Man fodert' ihn zu allen Reihen;
Kein Tanz schien artiger geziert,
Als den er nach den Feldschallmeien
Mit einer Hirtinn aufgeführt.

    Oft ward im Busch, bey ihren Schafen,
Ein müdes Kind von ihm entdeckt,
Und, wann sie lächelnd eingeschlafen,
Von ihm bewacht, von ihm geweckt.
Oft wollten, um ihn zu gewinnen,
Ihm andre froh entgegen gehn,
Dann schalkhaft seiner Hand entrinnen,
Dann wieder ihm zur Seite stehn.

    Er hörte manche Hirtinn sagen:
Dem Phoebus sey zu viel geschehn,
Und Göttern etwas abzuschlagen
Sey auch an keiner Daphne schön:
Aus Eigensinn zum Baume werden,
Wann treue Sehnsucht uns erschleicht;
Das sey die schlimmste Wahl auf Erden,
Der keine sonst an Thorheit gleicht.

    Dem Phoebus gab ein neu Ergetzen
Was man zu ihm vom Phoebus sprach,
Das er mit schmeichelhaften Sätzen
Von Scherz und Regung unterbrach.
Man merkte sich die Götterlehre:
Ein ieder liebte, ward geliebt,
Und fand, daß nichts die Lust vermehre,
Die Eintracht, Lenz und Dichtkunst giebt.

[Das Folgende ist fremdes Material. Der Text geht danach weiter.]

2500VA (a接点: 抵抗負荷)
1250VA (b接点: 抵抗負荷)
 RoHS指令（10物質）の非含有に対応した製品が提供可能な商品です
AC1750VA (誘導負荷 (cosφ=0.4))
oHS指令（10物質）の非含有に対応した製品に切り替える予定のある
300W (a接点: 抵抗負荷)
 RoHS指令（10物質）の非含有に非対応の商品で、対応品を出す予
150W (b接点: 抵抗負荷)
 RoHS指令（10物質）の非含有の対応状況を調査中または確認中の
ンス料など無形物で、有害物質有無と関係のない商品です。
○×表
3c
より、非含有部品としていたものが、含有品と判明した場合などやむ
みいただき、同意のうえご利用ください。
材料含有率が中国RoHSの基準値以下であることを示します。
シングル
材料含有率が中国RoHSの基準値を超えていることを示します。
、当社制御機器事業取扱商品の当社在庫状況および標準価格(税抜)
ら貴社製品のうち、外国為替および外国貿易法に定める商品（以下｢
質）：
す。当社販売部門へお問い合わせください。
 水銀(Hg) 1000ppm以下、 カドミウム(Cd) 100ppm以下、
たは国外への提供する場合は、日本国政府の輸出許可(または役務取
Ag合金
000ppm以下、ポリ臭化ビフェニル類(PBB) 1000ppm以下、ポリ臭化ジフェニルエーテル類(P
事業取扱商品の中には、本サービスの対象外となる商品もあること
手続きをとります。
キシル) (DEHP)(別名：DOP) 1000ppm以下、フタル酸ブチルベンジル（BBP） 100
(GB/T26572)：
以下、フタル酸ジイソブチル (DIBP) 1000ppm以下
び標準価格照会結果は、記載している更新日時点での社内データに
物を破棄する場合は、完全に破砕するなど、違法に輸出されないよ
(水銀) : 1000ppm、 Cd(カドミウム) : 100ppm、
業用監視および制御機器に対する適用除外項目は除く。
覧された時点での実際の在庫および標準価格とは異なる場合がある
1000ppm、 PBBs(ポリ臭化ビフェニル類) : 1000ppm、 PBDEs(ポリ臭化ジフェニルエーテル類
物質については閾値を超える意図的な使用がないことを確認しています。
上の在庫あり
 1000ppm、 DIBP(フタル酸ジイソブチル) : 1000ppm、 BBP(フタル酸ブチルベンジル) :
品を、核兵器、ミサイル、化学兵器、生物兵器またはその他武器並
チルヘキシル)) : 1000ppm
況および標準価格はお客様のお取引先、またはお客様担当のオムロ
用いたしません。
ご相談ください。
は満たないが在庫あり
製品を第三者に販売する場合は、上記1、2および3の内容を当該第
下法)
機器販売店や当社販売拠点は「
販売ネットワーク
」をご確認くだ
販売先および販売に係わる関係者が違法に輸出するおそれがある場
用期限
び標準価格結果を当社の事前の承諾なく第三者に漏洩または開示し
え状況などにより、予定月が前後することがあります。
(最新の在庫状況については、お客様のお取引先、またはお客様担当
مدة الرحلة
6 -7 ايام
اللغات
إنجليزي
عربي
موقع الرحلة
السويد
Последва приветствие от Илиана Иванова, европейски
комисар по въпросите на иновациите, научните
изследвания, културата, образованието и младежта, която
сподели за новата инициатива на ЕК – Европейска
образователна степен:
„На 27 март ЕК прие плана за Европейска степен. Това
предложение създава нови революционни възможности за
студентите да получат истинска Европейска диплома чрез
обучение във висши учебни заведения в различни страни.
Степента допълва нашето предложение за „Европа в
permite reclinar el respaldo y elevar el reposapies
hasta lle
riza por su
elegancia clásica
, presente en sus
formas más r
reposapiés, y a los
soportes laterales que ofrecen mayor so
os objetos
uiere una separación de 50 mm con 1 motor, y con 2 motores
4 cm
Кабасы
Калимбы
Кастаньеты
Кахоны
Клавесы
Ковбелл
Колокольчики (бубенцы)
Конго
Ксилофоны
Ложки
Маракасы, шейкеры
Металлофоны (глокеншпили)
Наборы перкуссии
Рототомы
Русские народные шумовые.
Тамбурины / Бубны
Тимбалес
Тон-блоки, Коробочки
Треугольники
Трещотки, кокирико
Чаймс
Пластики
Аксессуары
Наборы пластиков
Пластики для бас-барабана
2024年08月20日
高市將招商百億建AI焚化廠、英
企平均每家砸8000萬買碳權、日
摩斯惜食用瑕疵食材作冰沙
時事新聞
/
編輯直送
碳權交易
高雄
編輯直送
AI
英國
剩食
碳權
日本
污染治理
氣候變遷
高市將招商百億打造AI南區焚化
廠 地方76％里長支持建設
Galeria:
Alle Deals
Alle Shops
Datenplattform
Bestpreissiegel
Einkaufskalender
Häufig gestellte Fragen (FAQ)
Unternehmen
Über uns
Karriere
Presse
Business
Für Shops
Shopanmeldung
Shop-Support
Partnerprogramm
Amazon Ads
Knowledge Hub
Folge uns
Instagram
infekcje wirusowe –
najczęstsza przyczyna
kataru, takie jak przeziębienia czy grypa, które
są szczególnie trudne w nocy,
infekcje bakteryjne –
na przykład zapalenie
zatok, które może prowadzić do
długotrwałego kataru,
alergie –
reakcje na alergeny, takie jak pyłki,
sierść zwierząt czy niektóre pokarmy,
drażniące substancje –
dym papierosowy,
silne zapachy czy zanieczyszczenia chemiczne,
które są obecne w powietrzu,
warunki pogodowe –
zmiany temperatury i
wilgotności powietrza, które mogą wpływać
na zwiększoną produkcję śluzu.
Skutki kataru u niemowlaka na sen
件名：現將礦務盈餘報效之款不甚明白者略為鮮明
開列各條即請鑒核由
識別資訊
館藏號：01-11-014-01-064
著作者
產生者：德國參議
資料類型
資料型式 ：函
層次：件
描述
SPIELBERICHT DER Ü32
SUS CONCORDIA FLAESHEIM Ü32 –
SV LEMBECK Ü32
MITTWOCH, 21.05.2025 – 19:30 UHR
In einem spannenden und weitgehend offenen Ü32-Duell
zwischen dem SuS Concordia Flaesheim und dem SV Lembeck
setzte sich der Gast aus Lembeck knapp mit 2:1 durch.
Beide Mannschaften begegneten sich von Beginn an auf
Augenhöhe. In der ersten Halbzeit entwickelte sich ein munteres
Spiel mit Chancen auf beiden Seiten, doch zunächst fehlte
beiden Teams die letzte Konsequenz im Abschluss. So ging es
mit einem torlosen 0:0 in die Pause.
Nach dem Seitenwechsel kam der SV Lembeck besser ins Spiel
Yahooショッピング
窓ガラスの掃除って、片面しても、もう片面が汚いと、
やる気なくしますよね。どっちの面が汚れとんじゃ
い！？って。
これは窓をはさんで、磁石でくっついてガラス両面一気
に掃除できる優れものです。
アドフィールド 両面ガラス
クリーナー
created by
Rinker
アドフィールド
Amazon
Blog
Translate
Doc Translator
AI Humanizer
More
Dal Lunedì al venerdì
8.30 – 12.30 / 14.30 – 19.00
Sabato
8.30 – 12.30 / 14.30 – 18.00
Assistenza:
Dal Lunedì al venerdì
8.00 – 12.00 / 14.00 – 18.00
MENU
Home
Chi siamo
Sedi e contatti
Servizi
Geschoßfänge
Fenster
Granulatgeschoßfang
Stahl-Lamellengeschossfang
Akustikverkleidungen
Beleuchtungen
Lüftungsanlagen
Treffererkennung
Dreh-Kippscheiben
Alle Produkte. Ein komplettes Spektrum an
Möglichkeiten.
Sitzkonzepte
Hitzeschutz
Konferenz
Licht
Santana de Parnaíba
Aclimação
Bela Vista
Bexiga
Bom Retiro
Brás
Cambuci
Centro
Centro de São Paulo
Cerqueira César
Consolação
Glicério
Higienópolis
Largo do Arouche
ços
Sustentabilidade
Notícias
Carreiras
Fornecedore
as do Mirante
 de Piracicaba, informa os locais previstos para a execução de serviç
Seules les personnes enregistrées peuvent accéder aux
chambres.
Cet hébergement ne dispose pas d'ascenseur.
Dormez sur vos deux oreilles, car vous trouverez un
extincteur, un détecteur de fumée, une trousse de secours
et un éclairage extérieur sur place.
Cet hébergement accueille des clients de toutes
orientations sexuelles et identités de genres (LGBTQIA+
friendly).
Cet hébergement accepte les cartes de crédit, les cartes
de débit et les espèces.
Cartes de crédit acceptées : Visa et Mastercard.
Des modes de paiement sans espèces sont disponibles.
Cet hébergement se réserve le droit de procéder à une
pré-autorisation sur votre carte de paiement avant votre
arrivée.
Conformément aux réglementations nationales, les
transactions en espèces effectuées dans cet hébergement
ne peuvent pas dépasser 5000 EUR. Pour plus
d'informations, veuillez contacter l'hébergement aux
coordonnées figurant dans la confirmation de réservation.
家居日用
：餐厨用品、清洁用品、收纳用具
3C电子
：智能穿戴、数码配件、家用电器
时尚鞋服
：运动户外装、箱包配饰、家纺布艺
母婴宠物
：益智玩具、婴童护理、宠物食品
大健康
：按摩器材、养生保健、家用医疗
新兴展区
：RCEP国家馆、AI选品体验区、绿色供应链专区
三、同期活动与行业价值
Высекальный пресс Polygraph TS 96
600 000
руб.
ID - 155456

    So flohen ihn Gefahr und Sorgen
Und so entzückte seine Brust
Ein frischer Scherz mit iedem Morgen,
Mit iedem Abend neue Lust.
Er dachte bey den Wasserfällen:
Den Nektar, Götter! lass ich euch.
Was ist im Himmel diesen Quellen,
Was dieser Phyllis Busen gleich?

    Der bärtge Zevs ersah die Freude
Und des vergnügten Flüchtlings Glück;
Und er berief, aus bitterm Neide,
Ihn zeitig von der Welt zurück.
Dieß lehrt uns, daß die frohe Stille,
Die Jugend, Witz und Kuß vereint,
Das Herz mit solcher Lust erfülle,
Die Götter selbst zu reizen scheint.